Recorded 28 October 1987
Philip Leacock (8 October 1917 - 14 July 1990)
Philip Leacock was born in London in 1917. He spent the early years of his life on the Canary Islands, before being sent to various boarding schools in England, including Bedales. At school he developed an interest in film, and soon after began to work for Harold Lowenstein on short documentaries such as 'Out To Play' (1936) and 'Kew Gardens' (1937). In 1938 he went to Spain working with Thorold Dickinson on two documentaries about the Spanish Civil War. During the War, Leacock joined the Army Kinematograph Service, making a range of documentaries, drama-documentaries and training films, including 'The New Lot' - the inspiration for 'The Way Ahead' (1944). After the War, Leacock worked at the Crown Film Unit, increasingly on drama-documentaries such as 'Out of True' (1951). He moved into feature film production, making 'The Brave Don't Cry' (1952) for Group 3, and 'Appointment in London' for Rank. 'Riders of the New Forest' (1946) - a series of shorts for Gaumont-British Instructional initiated a habit of working with children, and many of Leacock's Rank films of the 50s feature children in central roles including 'The Kidnappers' (1953), 'Escapade' (1955), 'The Spanish Gardener' (1956) and 'Innocent Sinners' (1958). From the late 1950s he worked increasingly in Hollywood, working for Hecht and Lancaster and later for Columbia on films such as 'Take a Giant Step' (1959) and 'Reach For Glory' (1962). Leacock also turned to television at this time, and his television output as director and producer remained steady through the 60s and 70s on shows such as 'Gunsmoke', 'Hawaii Five-O', 'The Waltons' and 'Dynasty'.

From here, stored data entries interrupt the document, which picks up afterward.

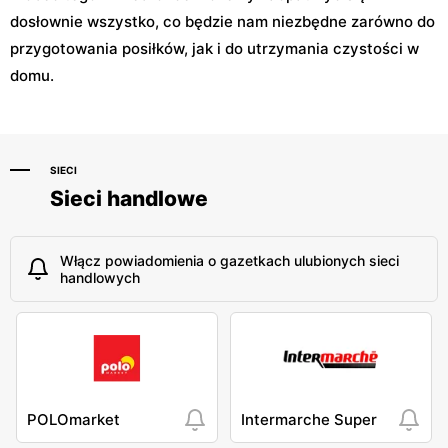
dosłownie wszystko, co będzie nam niezbędne zarówno do
przygotowania posiłków, jak i do utrzymania czystości w
domu.
SIECI
Sieci handlowe
Włącz powiadomienia o gazetkach ulubionych sieci
handlowych
POLOmarket
Intermarche Super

In this interview, conducted in 1987, Philip Leacock talks to Stephen Peet about his career in film. His discussion focuses mainly on his film work, with detailed material on his period in the Army Kinematograph Service and the Crown Film Unit, and his work for Rank. He talks very interestingly about the influence of his documentary experience on his feature work, particularly his conviction that films must contain a moral point as well as a story. He particularly recalls details of the production debates around 'The Kidnappers' and 'The Brave Don't Cry', and gives a fascinating account of the fate of 'Take a Giant Step' - a film about race relations which he suggests was not fully supported by United Artists. Not given to personal gossip, Leacock's account of his career is nevertheless full of fascinating material.